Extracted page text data

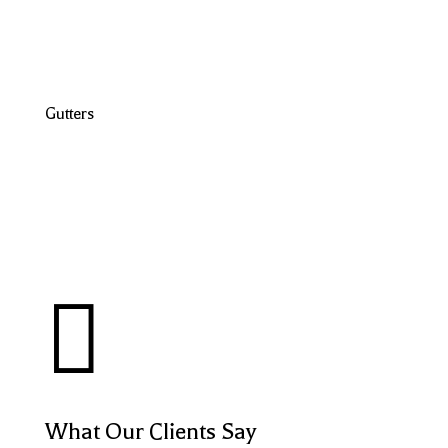
Gutters

What Our Clients Say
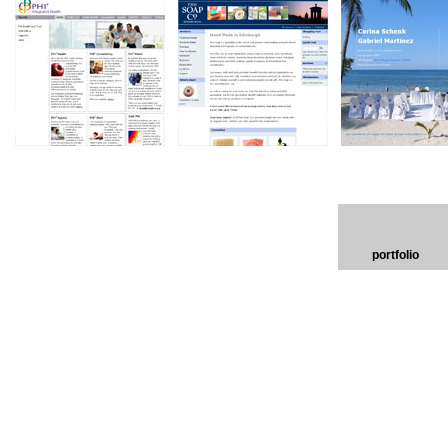
portfolio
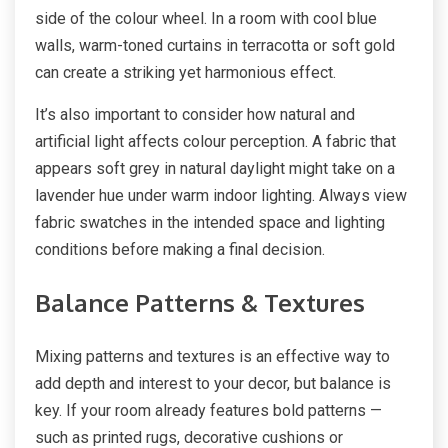
side of the colour wheel. In a room with cool blue
walls, warm-toned curtains in terracotta or soft gold
can create a striking yet harmonious effect.
It’s also important to consider how natural and
artificial light affects colour perception. A fabric that
appears soft grey in natural daylight might take on a
lavender hue under warm indoor lighting. Always view
fabric swatches in the intended space and lighting
conditions before making a final decision.
Balance Patterns & Textures
Mixing patterns and textures is an effective way to
add depth and interest to your decor, but balance is
key. If your room already features bold patterns —
such as printed rugs, decorative cushions or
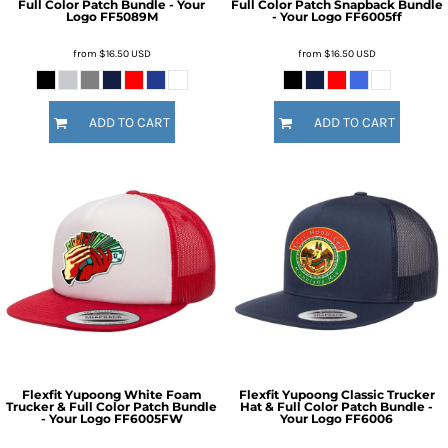
Full Color Patch Bundle - Your
Full Color Patch Snapback Bundle
Logo
FF5089M
- Your Logo
FF6005ff
from
$16.50
USD
from
$16.50
USD
ADD TO CART
ADD TO CART
Flexfit Yupoong White Foam
Flexfit Yupoong Classic Trucker
Trucker & Full Color Patch Bundle
Hat & Full Color Patch Bundle -
- Your Logo
FF6005FW
Your Logo
FF6006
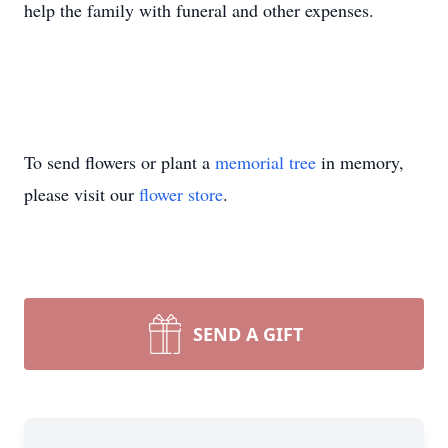
help the family with funeral and other expenses.
To send flowers or plant a
memorial tree
in memory,
please visit our
flower store
.
SEND A GIFT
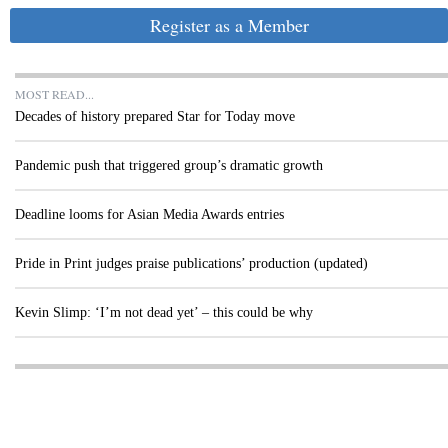
Register as a Member
MOST READ...
Decades of history prepared Star for Today move
Pandemic push that triggered group’s dramatic growth
Deadline looms for Asian Media Awards entries
Pride in Print judges praise publications’ production (updated)
Kevin Slimp: ‘I’m not dead yet’ – this could be why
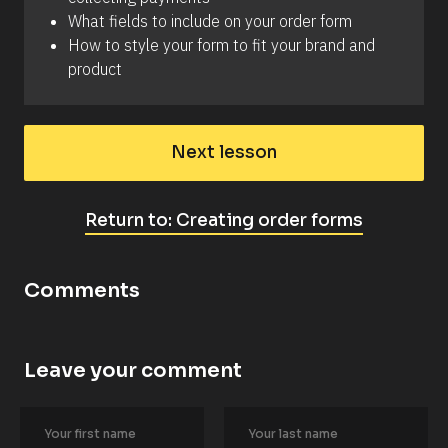
t 
What fields to include on your order form
c
u
How to style your form to fit your brand and 
r
product
r
e
n
c
i
e
Next lesson
s
.
C
Return to: Creating order forms
h
e
c
k 
Comments
o
u
t 
t
h
Leave your comment
i
[
s 
B
a
l
r
o
t
c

▸ Task objective:
Every line of the records above must reappear exactly, though the pictures must not.

▸ Response area:
Gutters

What Our Clients Say
portfolio
side of the colour wheel. In a room with cool blue
walls, warm-toned curtains in terracotta or soft gold
can create a striking yet harmonious effect.
It’s also important to consider how natural and
artificial light affects colour perception. A fabric that
appears soft grey in natural daylight might take on a
lavender hue under warm indoor lighting. Always view
fabric swatches in the intended space and lighting
conditions before making a final decision.
Balance Patterns & Textures
Mixing patterns and textures is an effective way to
add depth and interest to your decor, but balance is
key. If your room already features bold patterns —
such as printed rugs, decorative cushions or
Full Color Patch Bundle - Your
Full Color Patch Snapback Bundle
Logo
FF5089M
- Your Logo
FF6005ff
from
$16.50
USD
from
$16.50
USD
ADD TO CART
ADD TO CART
Flexfit Yupoong White Foam
Flexfit Yupoong Classic Trucker
Trucker & Full Color Patch Bundle
Hat & Full Color Patch Bundle -
- Your Logo
FF6005FW
Your Logo
FF6006
help the family with funeral and other expenses.
To send flowers or plant a
memorial tree
in memory,
please visit our
flower store
.
SEND A GIFT
Register as a Member
MOST READ...
Decades of history prepared Star for Today move
Pandemic push that triggered group’s dramatic growth
Deadline looms for Asian Media Awards entries
Pride in Print judges praise publications’ production (updated)
Kevin Slimp: ‘I’m not dead yet’ – this could be why
t 
What fields to include on your order form
c
u
How to style your form to fit your brand and 
r
product
r
e
n
c
i
e
Next lesson
s
.
C
Return to: Creating order forms
h
e
c
k 
Comments
o
u
t 
t
h
Leave your comment
i
[
s 
B
a
l
r
o
t
c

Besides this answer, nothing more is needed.